Awesome video! I’d never even thought about x86 applications using native Arm libraries but it makes sense.
It wasn’t possible until recently but it’s a really interesting sleeper feature that is incredibly smart imo.
Interesting topic, but tragically shallow treatment of the subject. He tested with Handbrake and found Apple’s Rosetta 2 to be slightly better (lower overhead) than Microsoft’s solution, and tested with some of his own code and found Microsoft’s to be significantly better than Apple’s. But we didn’t get any description of what that mystery code is doing, so it’s a largely worthless result and leaves him without enough justification to make any solid conclusions (Handbrake is a good test to start with, but not enough on its own).
I would have liked to see a comparison of what x86 instruction set extensions are supported by the respective compatibility layers (especially the SIMD extensions), an overview of the general techniques used by the compatibility layers (ie. ahead-of-time translation or JIT or instruction-by-instruction emulation or a mix of techniques) and how much caching of translations affects first-run performance vs subsequent runs, and comparison of both single-threaded and multi-threaded workloads (because ARM’s weaker memory model than x86 is a major challenge for translating multi-threaded code with low overhead).
because ARM’s weaker memory model than x86 is a major challenge for translating multi-threaded code with low overhead
As someone else here has pointed out, Windows on ARM emulation ignores this by default and just accepts the possibility of wrong results or app crashes.
So, you’re likely not going to see much performance difference, but…
This video entirely misses the point. The x86 emulator (technically a transpiler) is just a part of equation. The important thing is that Apple emulates some of the x86 behavior in hardware. And it’s not something a software emulator can do, at least not without significant performance problems. As far as I know, current Windows on ARM ”cheats” by pretending memory order is not a problem. This works until it doesn’t, as some software will crash or produce incorrect results. Microsoft has different emulation levels as described in their support docs, each with those come with increasing performance cost. As Qualcomm did not announce technology to safely emulate x86, I assume they don’t have it. Which would mean the same clusterfuck of crashing and incompatible software Windows on ARM has to deal with now.
https://learn.microsoft.com/en-us/windows/arm/apps-on-arm-program-compat-troubleshooter
There is a post in r/hardware from just a few days ago showing that the hardware features only have a small impact on performance, not a “significant” one.
One could enable the “very strict” option above and see which tests have their performance impacted and how much.
As far as I know, current Windows on ARM ”cheats” by pretending memory order is not a problem.
Indeed, as your link confirms:
These settings change the number of memory barriers used to synchronize memory accesses between cores in apps during emulation. Fast is the default mode, but the strict and very strict options will increase the number of barriers. This slows down the app, but reduces the risk of app errors. The single-core option removes all barriers but forces all app threads to run on a single core.
Very good catch!
Windows emulation is less likely to get rugpulled out from under your feet by Microsoft, whereas history show Apple will do just that in a few years and remove the translation layer to mess with people/devs (‘cattle loses discipline without flogging’ Apple style).

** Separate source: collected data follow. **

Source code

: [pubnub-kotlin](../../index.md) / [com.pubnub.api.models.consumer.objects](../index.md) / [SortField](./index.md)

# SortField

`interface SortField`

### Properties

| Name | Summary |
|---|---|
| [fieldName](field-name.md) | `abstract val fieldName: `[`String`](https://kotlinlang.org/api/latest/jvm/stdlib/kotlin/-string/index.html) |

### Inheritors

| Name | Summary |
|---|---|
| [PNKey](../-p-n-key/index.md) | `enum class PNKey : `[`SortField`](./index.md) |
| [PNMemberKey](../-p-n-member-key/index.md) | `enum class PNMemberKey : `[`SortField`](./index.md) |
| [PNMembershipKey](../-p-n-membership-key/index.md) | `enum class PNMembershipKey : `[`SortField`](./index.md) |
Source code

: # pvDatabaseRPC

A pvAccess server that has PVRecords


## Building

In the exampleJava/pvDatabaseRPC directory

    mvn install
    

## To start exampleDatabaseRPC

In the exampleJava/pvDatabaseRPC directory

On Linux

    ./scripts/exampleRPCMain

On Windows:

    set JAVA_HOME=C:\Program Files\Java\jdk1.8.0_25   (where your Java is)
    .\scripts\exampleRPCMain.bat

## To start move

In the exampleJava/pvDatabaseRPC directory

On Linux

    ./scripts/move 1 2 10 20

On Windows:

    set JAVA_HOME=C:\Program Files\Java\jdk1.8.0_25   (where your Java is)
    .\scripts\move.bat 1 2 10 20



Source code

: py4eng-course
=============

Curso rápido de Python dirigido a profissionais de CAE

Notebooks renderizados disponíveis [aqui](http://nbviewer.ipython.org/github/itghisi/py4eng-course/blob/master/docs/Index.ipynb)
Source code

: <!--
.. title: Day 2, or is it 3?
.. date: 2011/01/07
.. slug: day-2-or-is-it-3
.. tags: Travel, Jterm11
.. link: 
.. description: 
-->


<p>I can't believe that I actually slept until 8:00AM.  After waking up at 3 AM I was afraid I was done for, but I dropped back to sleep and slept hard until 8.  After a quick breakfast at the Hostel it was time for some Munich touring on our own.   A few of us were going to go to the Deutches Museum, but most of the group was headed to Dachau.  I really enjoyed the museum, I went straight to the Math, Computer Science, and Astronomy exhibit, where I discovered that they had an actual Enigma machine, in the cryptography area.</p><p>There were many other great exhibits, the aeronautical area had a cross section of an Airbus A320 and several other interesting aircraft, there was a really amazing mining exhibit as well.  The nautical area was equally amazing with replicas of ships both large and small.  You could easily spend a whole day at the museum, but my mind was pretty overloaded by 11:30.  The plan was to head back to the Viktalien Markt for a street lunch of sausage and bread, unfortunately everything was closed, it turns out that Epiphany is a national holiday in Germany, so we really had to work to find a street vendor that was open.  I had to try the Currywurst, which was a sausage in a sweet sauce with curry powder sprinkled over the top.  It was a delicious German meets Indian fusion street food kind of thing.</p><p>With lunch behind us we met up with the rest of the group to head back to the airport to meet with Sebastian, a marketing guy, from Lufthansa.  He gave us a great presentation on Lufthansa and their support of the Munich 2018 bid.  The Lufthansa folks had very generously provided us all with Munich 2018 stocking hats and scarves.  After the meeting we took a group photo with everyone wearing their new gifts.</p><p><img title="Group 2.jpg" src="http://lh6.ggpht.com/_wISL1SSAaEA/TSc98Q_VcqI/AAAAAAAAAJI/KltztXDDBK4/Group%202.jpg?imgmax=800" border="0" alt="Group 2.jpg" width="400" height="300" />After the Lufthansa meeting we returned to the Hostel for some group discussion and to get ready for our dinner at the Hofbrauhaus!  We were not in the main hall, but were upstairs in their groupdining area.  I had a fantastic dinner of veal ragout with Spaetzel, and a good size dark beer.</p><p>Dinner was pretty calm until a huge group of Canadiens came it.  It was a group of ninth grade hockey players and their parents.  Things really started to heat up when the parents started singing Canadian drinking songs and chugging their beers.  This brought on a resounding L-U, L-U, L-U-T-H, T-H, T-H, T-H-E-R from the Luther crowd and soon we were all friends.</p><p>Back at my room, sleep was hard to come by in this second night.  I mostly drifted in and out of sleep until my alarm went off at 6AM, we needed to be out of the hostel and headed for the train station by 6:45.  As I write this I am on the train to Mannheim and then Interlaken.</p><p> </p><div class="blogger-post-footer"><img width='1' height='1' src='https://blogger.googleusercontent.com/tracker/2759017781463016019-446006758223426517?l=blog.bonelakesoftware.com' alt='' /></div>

So I’d say it wins on that ground.
It’s mainly a difference in philosophy. Apple has long seen translation/compatibility layers as exclusively transitional rather than something that can be leaned on indefinitely, because even the best of that kind of technology comes at a cost to performance and efficiency, not to mention if you let it hang around for too long you can end up with multiple compatibility modes in play which compounds those losses.
As such, they push devs to release updated binaries that run natively. This isn’t a difficult for the vast majority of Apple platform apps, usually involving little more than ticking a new arch checkbox in Xcode thanks to AppKit/UIKit long having been architecture-agnostic. The software that suffers tends to be cross platform, where major assumptions have been made (“I don’t need to think about anything but x86” and similar).